My Lords, two-thirds of modern language teachers are EU nationals. The shortage of qualified MFL teachers is second only to maths. Schools and teacher organisations have told the APPG on Modern Languages, which I co-chair, that the cost of a visa can be prohibitive and the process difficult to navigate. Would the Minister agree to look again at an overhaul of the visa system or a visa waiver, which would provide urgent relief in unblocking the supply chain of language teachers?

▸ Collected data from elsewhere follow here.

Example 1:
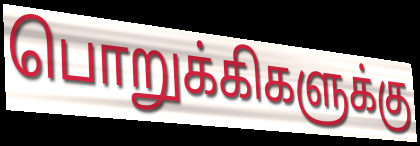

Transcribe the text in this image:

பொறுக்கிகளுக்கு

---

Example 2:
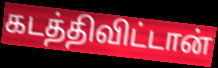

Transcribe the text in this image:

கடத்திவிட்டான்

It is certainly the case that there has been a disappointing failure to address the shortage of modern foreign language teachers. That is why, for example, one of the things that the Government will do is extend bursary and scholarship eligibility to all non-UK-national trainees in languages. That means scholarships and bursaries worth a considerable amount of money. I note the noble Baroness’s point about visa costs. I think what is more important is that it is clear to domestic or international potential modern foreign language teachers that this is a country in which their efforts will be reasonably well rewarded and that they will be provided with all the other support necessary to carry out that important role of language teaching.

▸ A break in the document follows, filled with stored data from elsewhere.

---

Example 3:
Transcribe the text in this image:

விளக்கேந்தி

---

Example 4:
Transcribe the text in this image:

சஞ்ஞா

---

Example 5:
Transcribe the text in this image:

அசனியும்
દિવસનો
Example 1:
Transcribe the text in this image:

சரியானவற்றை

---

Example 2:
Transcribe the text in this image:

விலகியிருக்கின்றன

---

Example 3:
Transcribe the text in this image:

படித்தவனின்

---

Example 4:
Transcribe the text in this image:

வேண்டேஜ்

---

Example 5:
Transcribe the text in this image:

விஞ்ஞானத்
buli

My Lords, I do not think that the Minister has fully answered my noble friend’s question. Is it 6,500 more teachers by the end of this Parliament?
My Lords, the House of Lords Select Committee on the future of seaside towns back in 2019 identified a real problem with the retention of teachers in coastal and remote communities. Could the Minister outline the Government’s approach to this issue now?
My noble friend is right that there are clearly areas of the country where there are particular challenges, both for children and for the teachers teaching them. Therefore, this impacts on retention. That is why, for example, in terms of the targeted retention incentive, we are focusing it on teachers within the first five years of their career, which is the point at which many teachers decide if they will stay on or not. We are focusing on STEM subjects and on those teachers who come and are willing to stay in those areas and schools that are most disadvantaged. I am sure that some of the schools that my noble friend referenced would come within this category. Therefore, there would be support to retain teachers.
My Lords, as the Minister will know, there is a shortage of teachers in the vital subjects of art and design and music. What plans are there to increase the level of the ITT bursary in those subjects, because they certainly lag behind others?
I certainly recognise the problem that the noble Earl identifies. I have to admit to not being completely clear about the bursary to which he refers; perhaps I could write to him further about that. All the provisions in terms of honouring the pay award, ensuring reasonable workload, flexible working and the retention payments that I have spoken about are the ways in which we can get people into the classroom and the ways in which we can keep them there.